===== SUPPLIED RECORDS =====

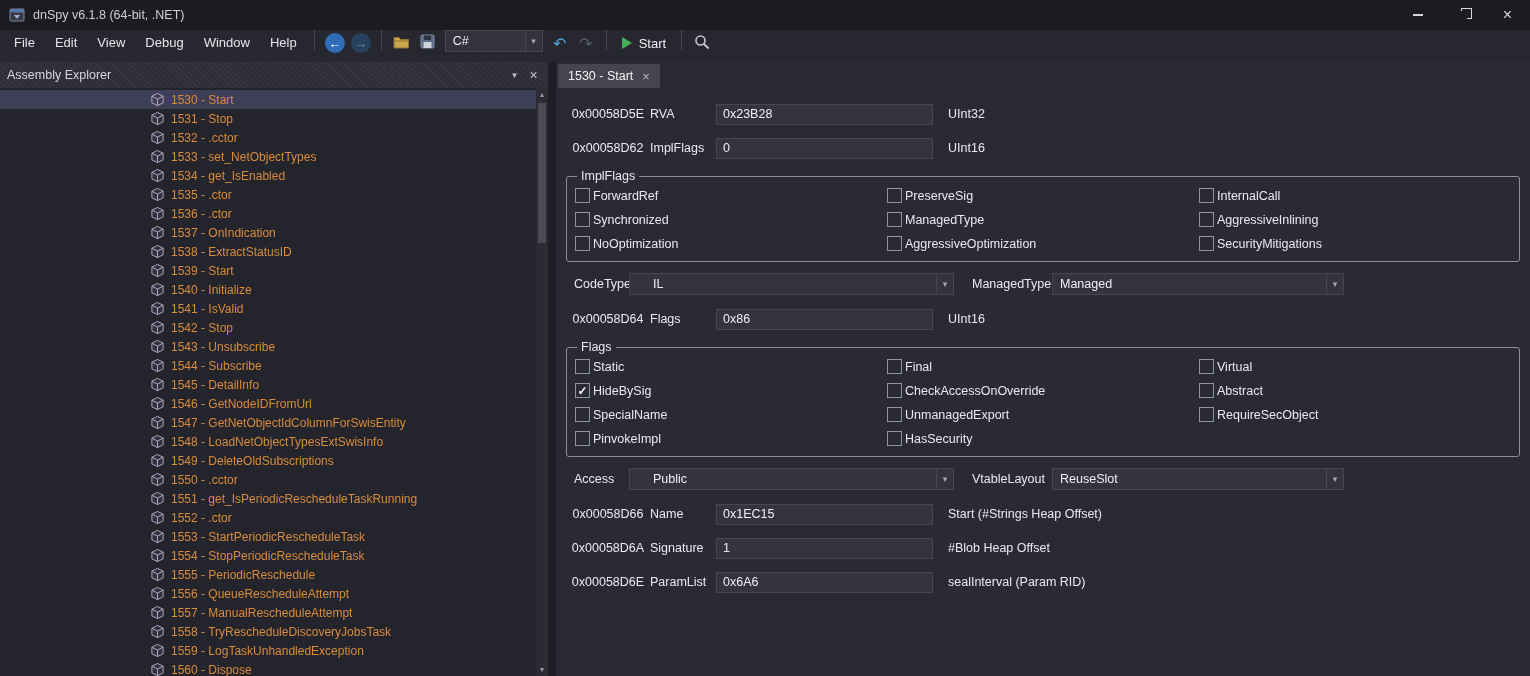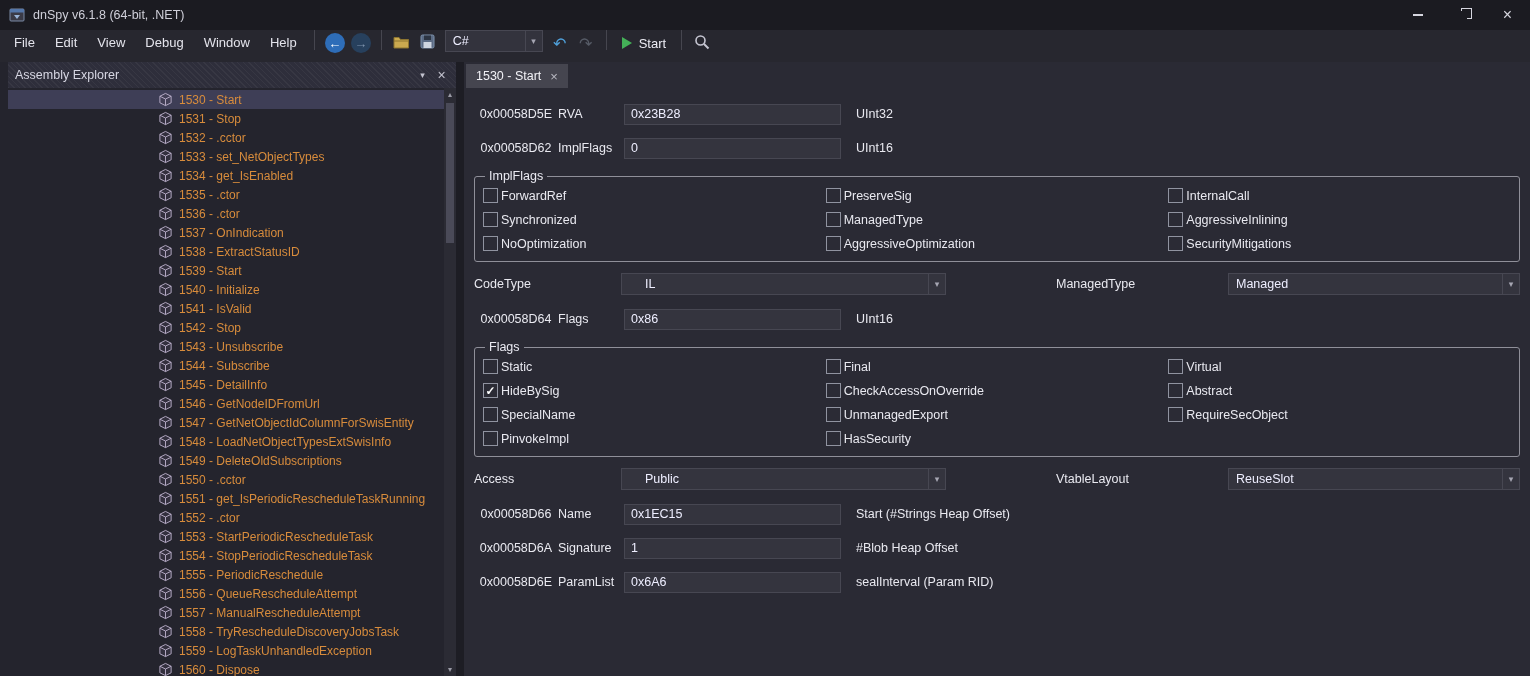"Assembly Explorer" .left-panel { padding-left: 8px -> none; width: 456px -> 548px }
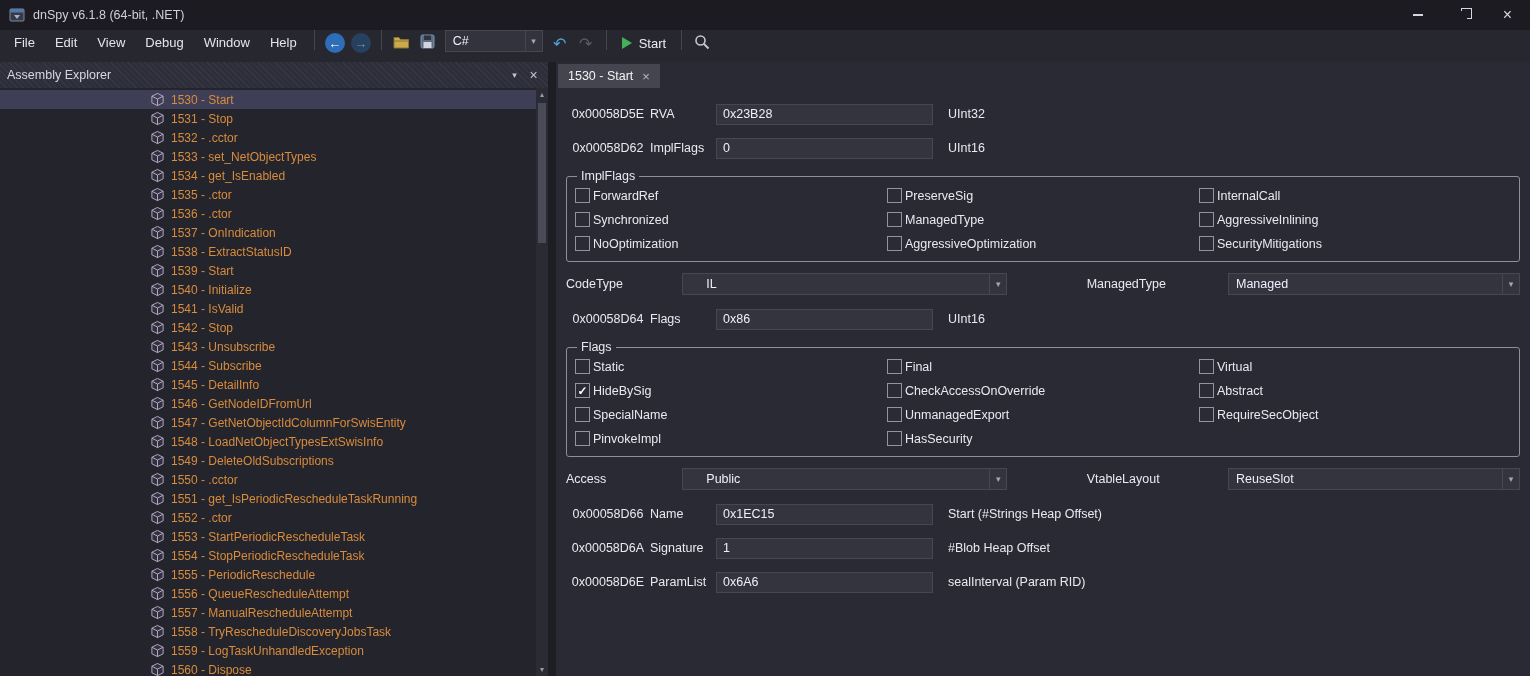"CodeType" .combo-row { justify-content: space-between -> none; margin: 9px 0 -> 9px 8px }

=====
===== SUPPLIED RECORDS =====

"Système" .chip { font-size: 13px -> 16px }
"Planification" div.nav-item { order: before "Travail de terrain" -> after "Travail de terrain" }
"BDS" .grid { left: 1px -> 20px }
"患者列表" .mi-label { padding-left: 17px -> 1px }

=====
===== SUPPLIED RECORDS =====

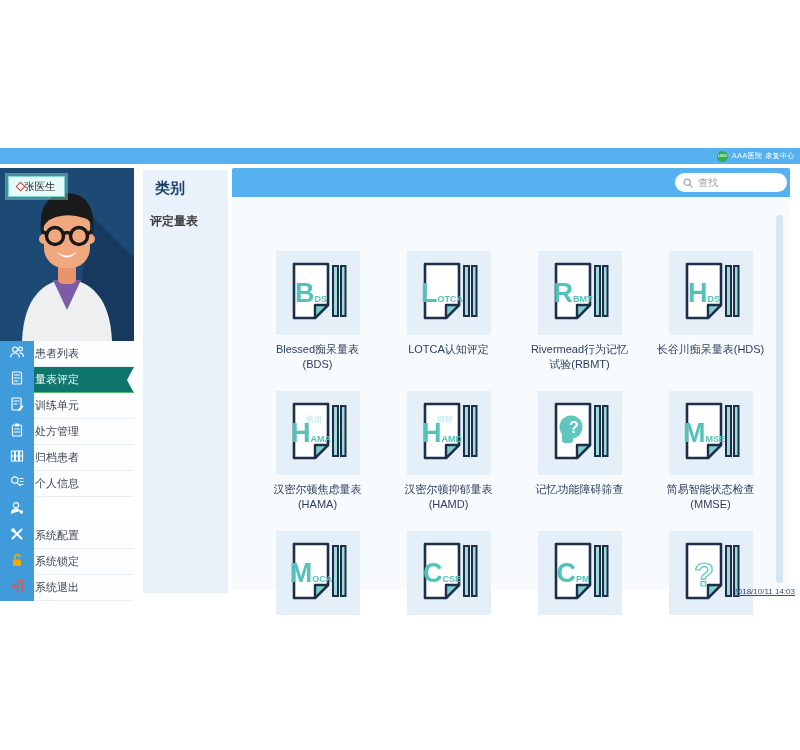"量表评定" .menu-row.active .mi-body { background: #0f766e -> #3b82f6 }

=====

## ASSIGNMENT
For this exercise, repeat exactly the lines of the data above from the one with "left: 1px ->" down to the one with "padding-left: 17px ->", both end lines included.

## ANSWER SPACE
"BDS" .grid { left: 1px -> 20px }
"患者列表" .mi-label { padding-left: 17px -> 1px }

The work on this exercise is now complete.